Basé dans le sud-ouest de la France, il a passé des années en tant que designer primé avant que quelque chose ne change. La grange qu'il rénovait avait de meilleures murs que n'importe quelle galerie dans laquelle il était entré. Bois patiné, portes enfoncées, surfaces tachées de décennies de vie inconnue. Il a arrêté de rénover et a commencé à peindre.
Aujourd'hui, son studio est une conversation continue entre ce qui est jeté et ce qui est créé. Bois récupéré, objets trouvés, éphémères imprimés — chaque pièce commence avec une surface qui a déjà une histoire. Le travail de Bien Bien est de lui en donner une nouvelle. Marques audacieuses, lignes spontanées, éclats de couleur qui vous frappent avant que vous ayez eu le temps de réfléchir. Vous ressentirez l'agitation codée de Basquiat là-dedans. Le rythme irrésistible de Haring. L'instinct de Rauschenberg de démonter le monde et de le réassembler selon ses propres termes.

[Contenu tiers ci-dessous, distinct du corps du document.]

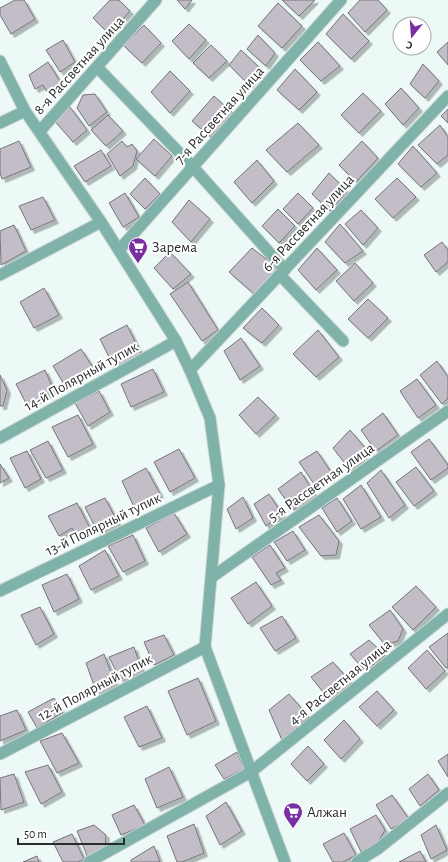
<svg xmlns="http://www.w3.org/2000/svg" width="448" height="862" viewBox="0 0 448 862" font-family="'Alegreya Sans',sans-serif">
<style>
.building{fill:#c2bdc6;stroke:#78737b;filter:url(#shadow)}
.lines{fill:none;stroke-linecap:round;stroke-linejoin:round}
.minor-casing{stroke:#c9d4d1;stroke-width:13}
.tertiary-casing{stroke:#c9d4d1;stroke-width:13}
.minor{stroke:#7fb2a9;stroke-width:11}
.tertiary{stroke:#7fb2a9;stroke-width:11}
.labels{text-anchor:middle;stroke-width:4;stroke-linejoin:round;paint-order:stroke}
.street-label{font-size:15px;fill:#282c2b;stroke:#fff}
.poi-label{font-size:15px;fill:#282c2b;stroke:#fff;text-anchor:start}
</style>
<defs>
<filter id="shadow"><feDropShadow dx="3.5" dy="3.5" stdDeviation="0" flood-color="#0004"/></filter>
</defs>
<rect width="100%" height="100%" fill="#ecf9f6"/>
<path class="building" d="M15,0H24L35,19L11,34L0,15V8Z
M110,0H119L130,11L109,34L93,18Z
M177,0H192L185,9Z
M282,0H315L299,16Z
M360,0H378L387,10L365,32L348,13Z
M278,3L302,26L282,48L258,26Z
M343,14L369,41L351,59L326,34Z
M189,24L206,40L189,59L172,41Z
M144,25L161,43L142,63L123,45Z
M258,35L275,53L266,66L247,49Z
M63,40L75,62L60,72L46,50Z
M318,42L340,66L321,81L300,60Z
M448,42V65L437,52Z
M211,45L227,61L209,78L193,63Z
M241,50L261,69L249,85L229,65Z
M48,62L61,83L47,92L43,85L35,89L29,75Z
M423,64L439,81L425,98L410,84Z
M295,69L317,92L299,110L277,90Z
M170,71L190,91L170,113L151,92Z
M401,88L419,108L403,125L385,104Z
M363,93L381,111L359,133L341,115Z
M95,94L107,112L89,126L77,108L83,95Z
M214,96L233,113L211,137L192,121Z
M70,107L87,130L73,142L53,119Z
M448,109V123L441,116Z
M108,115L123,131L106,146L91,130Z
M298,123L319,145L287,172L266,150Z
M440,125L448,137V155L437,164L418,145Z
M154,139L172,156L155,176L136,159Z
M19,141L31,167L2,179L0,173V149Z
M122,141L127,147L132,144L137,151L133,166L120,176L107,154Z
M362,141L378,158L356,182L339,165Z
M413,146L437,173L421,187L398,164Z
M101,150L111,166L85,182L74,166Z
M257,160L274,181L252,203L234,182Z
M329,173L347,191L330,211L312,194Z
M145,178L160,194L145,209L130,194Z
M397,178L416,197L393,218L375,199Z
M125,193L139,217L123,227L109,203Z
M298,193L313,208L298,224L283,209Z
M43,197L55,220L31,230L19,206Z
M189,200L210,219L191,242L172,222Z
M278,209L295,226L279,243L262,226Z
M361,210L378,228L363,245L345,224Z
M340,224L363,251L345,263L325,242Z
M14,225L26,251L1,265L0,231Z
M442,242L448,250V262L436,272L424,255Z
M252,248L279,269L254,294L229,272Z
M317,248L337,270L316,290L298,270Z
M170,252L191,274L173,289L154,268Z
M355,263L373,283L354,301L336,281Z
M188,282L218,330L202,341L170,294Z
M44,288L59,315L34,328L20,302Z
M368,299L388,318L368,338L348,319Z
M262,308L279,325L262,343L243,328Z
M127,325L141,354L115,369L100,339Z
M318,330L339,357L316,377L293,354Z
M241,338L260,366L240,380L224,351Z
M81,349L94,369L65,386L53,366Z
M437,361L448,377V398L442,404L420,375Z
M153,369L164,392L131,407L121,384Z
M45,370L54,391L27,405L16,384Z
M0,375L7,390L3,406H0Z
M417,379L436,405L418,418L400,391Z
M99,391L110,412L88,426L75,403Z
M258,397L276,415L256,434L239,415Z
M383,413L398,435L376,451L361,430Z
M78,415L93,444L68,457L52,427Z
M350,430L368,451L349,469L333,448Z
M429,439L448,465V468L431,480L411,452Z
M48,441L63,470L46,478L30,450Z
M179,449L195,478L170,492L154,462Z
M27,451L41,479L25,488L10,458Z
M317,451L333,475L316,487L299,462Z
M0,464L9,478L0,483Z
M416,467L434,491L414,506L396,482Z
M146,468L160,494L134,507L122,481Z
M381,470L405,505L389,518L367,483Z
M301,472L314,493L293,510L278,489Z
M361,485L381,517L361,529L343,499Z
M269,494L282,514L266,526L254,504Z
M243,497L253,518L236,529L227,509Z
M105,498L118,523L98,533L85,507Z
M337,498L352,521L337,532L322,508Z
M77,503L90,528L77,536L72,528L59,536L48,516Z
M174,513L187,534L159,552L146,528Z
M319,515L339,541L336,555L321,556L299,527Z
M293,531L305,550L287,561L274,542Z
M133,535L145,561L123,572L108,546Z
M270,545L285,568L276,573L281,580L271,585L252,557Z
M105,550L119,576L91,590L79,566Z
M67,574L79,599L54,612L42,585Z
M256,582L272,606L248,624L231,598Z
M416,586L436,607L413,630L392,607Z
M40,607L54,634L36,645L21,615Z
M390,610L403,629L398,641L385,645L369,625Z
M282,616L296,638L275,651L260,628Z
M448,633V667L446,668L429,647Z
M164,635L174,655L154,665L144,642Z
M369,640L385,655L365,671L350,654Z
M134,647L141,668L120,679L109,657Z
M427,650L445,671L426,689L408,668Z
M104,654L115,683L96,691L86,663Z
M333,662L349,680L327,697L311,677Z
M198,678L216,721L187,735L168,691Z
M377,691L394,710L377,726L359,707Z
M289,694L309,717L282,740L269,710Z
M54,698L63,712L37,728L28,712Z
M147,706L162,738L139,747L124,717Z
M17,710L26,730L0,741V716Z
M344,720L360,739L341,759L324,740Z
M62,733L79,763L57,773L40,741Z
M308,746L324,764L307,781L291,764Z
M237,752L244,769L224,779L215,765Z
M448,754V777L438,761Z
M48,765L62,792L41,804L25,772Z
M169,767L183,797L157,808L145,779Z
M14,774L24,802L1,810L0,778Z
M428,774L439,790L420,806L409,789Z
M392,795L409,819L391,829L376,805Z
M226,802L242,831L220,845L206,816Z
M134,805L145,825L121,835L112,815Z
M376,815L385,830L378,842L361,852L350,829Z
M194,824L204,853L182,862H177L167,836Z
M94,825L106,835L105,848L88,858L77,831Z
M436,825L447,850L431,859L421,835Z
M344,833L356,855L343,862H333L323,844Z
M72,834L84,859L78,862H63L53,842Z
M154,846L160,862H131V860Z
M420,851L426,862H399Z
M37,856L39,862H23Z"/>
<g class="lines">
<g class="minor-casing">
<path id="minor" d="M97,67L193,167L285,270
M0,123L25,111
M40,131L156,0
M119,250L341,0
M0,275L101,222
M280,275L343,341
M190,370L448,96
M0,438L176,341
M212,577L448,411
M0,591L219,485
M0,754L205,647
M89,862L251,772L448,614
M357,862L379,848L448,793"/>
</g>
<g class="tertiary-casing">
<path id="tertiary" d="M0,61L25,111L101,222L176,341L190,370L210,418L219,485L205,647L285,862"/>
</g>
<use href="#minor" class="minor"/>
<use href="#tertiary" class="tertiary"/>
</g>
<defs>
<g id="supermarket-pin" transform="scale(1)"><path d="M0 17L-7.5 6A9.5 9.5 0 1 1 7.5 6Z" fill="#792fa2" stroke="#fff"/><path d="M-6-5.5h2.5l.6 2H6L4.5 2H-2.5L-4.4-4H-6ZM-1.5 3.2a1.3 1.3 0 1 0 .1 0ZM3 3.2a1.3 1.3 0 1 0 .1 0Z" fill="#fff"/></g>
</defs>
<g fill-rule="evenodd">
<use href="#supermarket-pin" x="138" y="247"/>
<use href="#supermarket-pin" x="293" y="812"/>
</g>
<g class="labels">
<g class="street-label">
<text transform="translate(79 65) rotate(-48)" y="5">8-я Рассветная улица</text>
<text transform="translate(219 115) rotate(-48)" y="5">7-я Рассветная улица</text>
<text transform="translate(308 223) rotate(-47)" y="5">6-я Рассветная улица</text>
<text transform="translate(81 376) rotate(-29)" y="5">14-й Полярный тупик</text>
<text transform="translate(321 482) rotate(-35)" y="5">5-я Рассветная улица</text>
<text transform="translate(103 524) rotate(-26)" y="5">13-й Полярный тупик</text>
<text transform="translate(340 682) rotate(-39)" y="5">4-я Рассветная улица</text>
<text transform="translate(95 687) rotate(-28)" y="5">12-й Полярный тупик</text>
</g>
<g class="poi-label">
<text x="152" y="252">Зарема</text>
<text x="307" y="817">Алжан</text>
</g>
</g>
<g transform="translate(412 36) rotate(197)"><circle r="19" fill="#ffffff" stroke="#a9abaa"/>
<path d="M0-3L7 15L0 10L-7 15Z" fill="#792fa2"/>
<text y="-6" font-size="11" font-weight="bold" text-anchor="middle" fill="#282c2b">С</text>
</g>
<path d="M18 838v6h106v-6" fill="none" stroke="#282c2b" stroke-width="2"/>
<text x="24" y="838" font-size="12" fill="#282c2b" stroke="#ffffff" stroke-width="3" paint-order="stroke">50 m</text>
</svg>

Mais ce n'est pas de l'imitation. C'est un héritage — pris quelque part de nouveau.
Chiens, crânes, os, visages de bande dessinée. Métaphores déguisées en décoration, ou décoration qui s'avère être métaphore. Son travail se situe exactement à cette limite, ne vous laissant jamais vraiment vous installer, vous invitant toujours un peu plus loin.
Posséder Bien Bien, c'est posséder quelque chose qui était déjà vivant avant qu'il ne le touche — et l'est encore plus maintenant.